Directive 1 - Collect every line in the entries that contains the string "كتاب", treating uppercase and lowercase letters as different.

Text shown -
MAINT: improve organization of dataset fetch functions (refactoring) by paulinek13 · Pull Request #785 · microsoft/PyRIT

paulinek13 · 2025-03-13T19:06:14Z

Description

Related issue: #775

This PR is about refactoring the dataset fetching functions to improve their organization and maintainability as the codebase grows and new datasets are introduced.

🛠️ The main changes:

Extracting individual dataset fetching functions from fetch_example_datasets.py into separate files (similar to how converters are handled)
Moving dataset tests to a dedicated directory (tests/unit/datasets)
Improving docs by sorting dataset functions alphabetically in both implementation (__init__.py) and docs (api.rst)

✏️ Other modifications:

Added two missing functions related to datasets to the API reference: fetch_babelscape_alert_dataset and fetch_librAI_do_not_answer_dataset
Updated references and imports to maintain functionality after refactoring (and to fix broken tests)
Renamed fetch_example_datasets.py to fetch_examples.py
Updated .pre-commit-config.yaml
Updated /doc files: doc/code/datasets/0_dataset.md, doc/code/datasets/2_fetch_dataset.ipynb, doc/code/datasets/2_fetch_dataset.py

Close #775

Separates each dataset fetching function into its own file for better organization and maintainability.

…n naming

paulinek13 · 2025-03-15T07:53:02Z

This is almost ready to be reviewed. I just have a question:

Should I update the blog post about Datasets and Seed Prompts since, after the changes I've made in this PR, it will no longer be up-to-date? It's about the following paragraph specifically: 2025_02_11.md#loading-datasets-with-seed-prompts

I'll absolutely update the User guide for Datasets. Just wondering whether I should also modify the blog post 😄

romanlutz · 2025-03-15T08:15:41Z

This is almost ready to be reviewed. I just have a question:

Should I update the blog post about Datasets and Seed Prompts since, after the changes I've made in this PR, it will no longer be up-to-date? It's about the following paragraph specifically: 2025_02_11.md#loading-datasets-with-seed-prompts

I'll absolutely update the User guide for Datasets. Just wondering whether I should also modify the blog post 😄

Awesome! We usually don't update blog posts substantially, but this is easy enough of a fix that I'm inclined to make the change. CC @eugeniavkim

I would replace

They are in the fetch_example_datasets.py file.

Source data -
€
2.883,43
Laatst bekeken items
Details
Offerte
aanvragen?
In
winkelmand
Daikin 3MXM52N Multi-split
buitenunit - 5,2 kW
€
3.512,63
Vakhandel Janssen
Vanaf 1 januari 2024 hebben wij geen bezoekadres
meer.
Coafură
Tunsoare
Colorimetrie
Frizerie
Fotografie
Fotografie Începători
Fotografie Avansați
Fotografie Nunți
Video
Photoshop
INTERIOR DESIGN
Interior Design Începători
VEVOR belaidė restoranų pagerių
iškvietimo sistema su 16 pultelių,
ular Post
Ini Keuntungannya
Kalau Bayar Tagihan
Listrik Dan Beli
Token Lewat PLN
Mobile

* * *

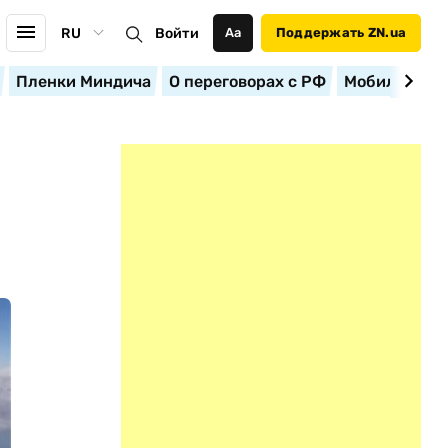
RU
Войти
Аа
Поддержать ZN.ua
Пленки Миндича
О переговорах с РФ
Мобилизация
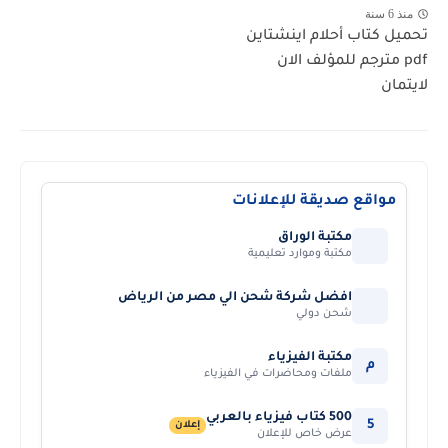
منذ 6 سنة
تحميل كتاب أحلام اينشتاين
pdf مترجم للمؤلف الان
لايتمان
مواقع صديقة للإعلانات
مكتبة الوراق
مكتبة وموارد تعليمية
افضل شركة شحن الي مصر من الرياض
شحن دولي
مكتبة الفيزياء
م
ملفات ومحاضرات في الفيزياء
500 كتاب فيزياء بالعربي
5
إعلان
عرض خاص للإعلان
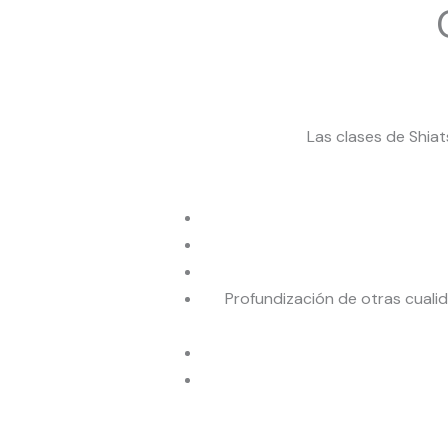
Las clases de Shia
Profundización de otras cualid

Directive 2 -
Answer these questions using the pull request:
(a) What new name was given to fetch_example_datasets.py?
(b) To which directory were the dataset tests moved?
(c) Whom does romanlutz CC in his reply?

Answer box 1 -
تحميل كتاب أحلام اينشتاين
500 كتاب فيزياء بالعربي

Answer box 2 -
(a) fetch_examples.py
(b) tests/unit/datasets
(c) @eugeniavkim